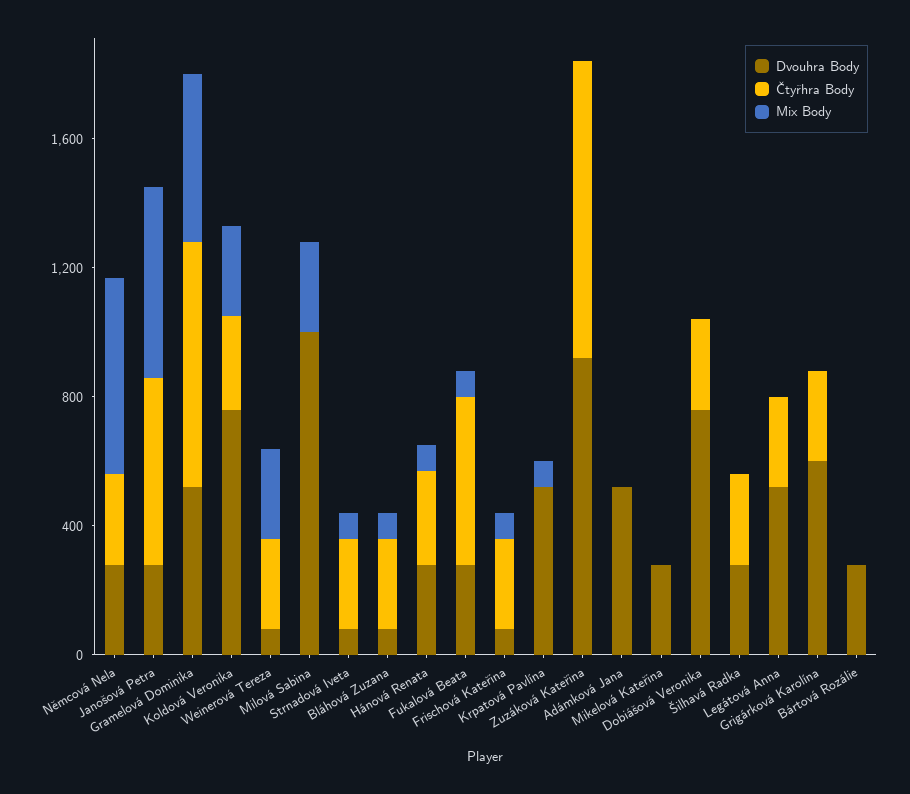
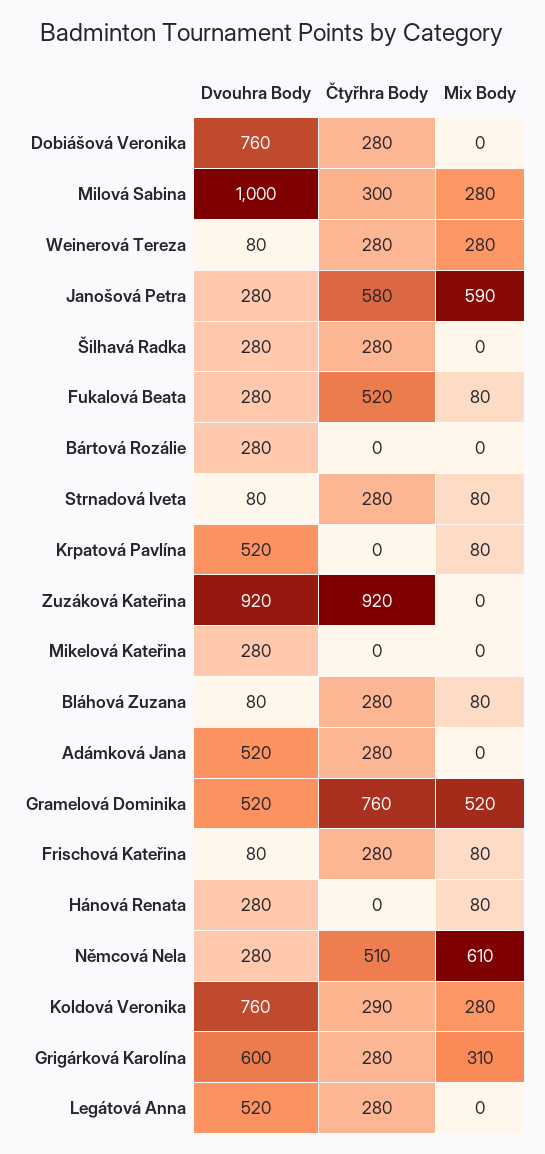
Čtyřhra Body, Němcová Nela: 300 -> 510
Čtyřhra Body, Milová Sabina: 0 -> 300
Čtyřhra Body, Hánová Renata: 300 -> 0
Čtyřhra Body, Adámková Jana: 0 -> 280
Mix Body, Grigárková Karolína: 0 -> 310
----------------
◆ **Task brief**: Answer with a number alone. It should equal the count of lines in the entries that hold "Čtyřhra".

◆ **Written answer**: 4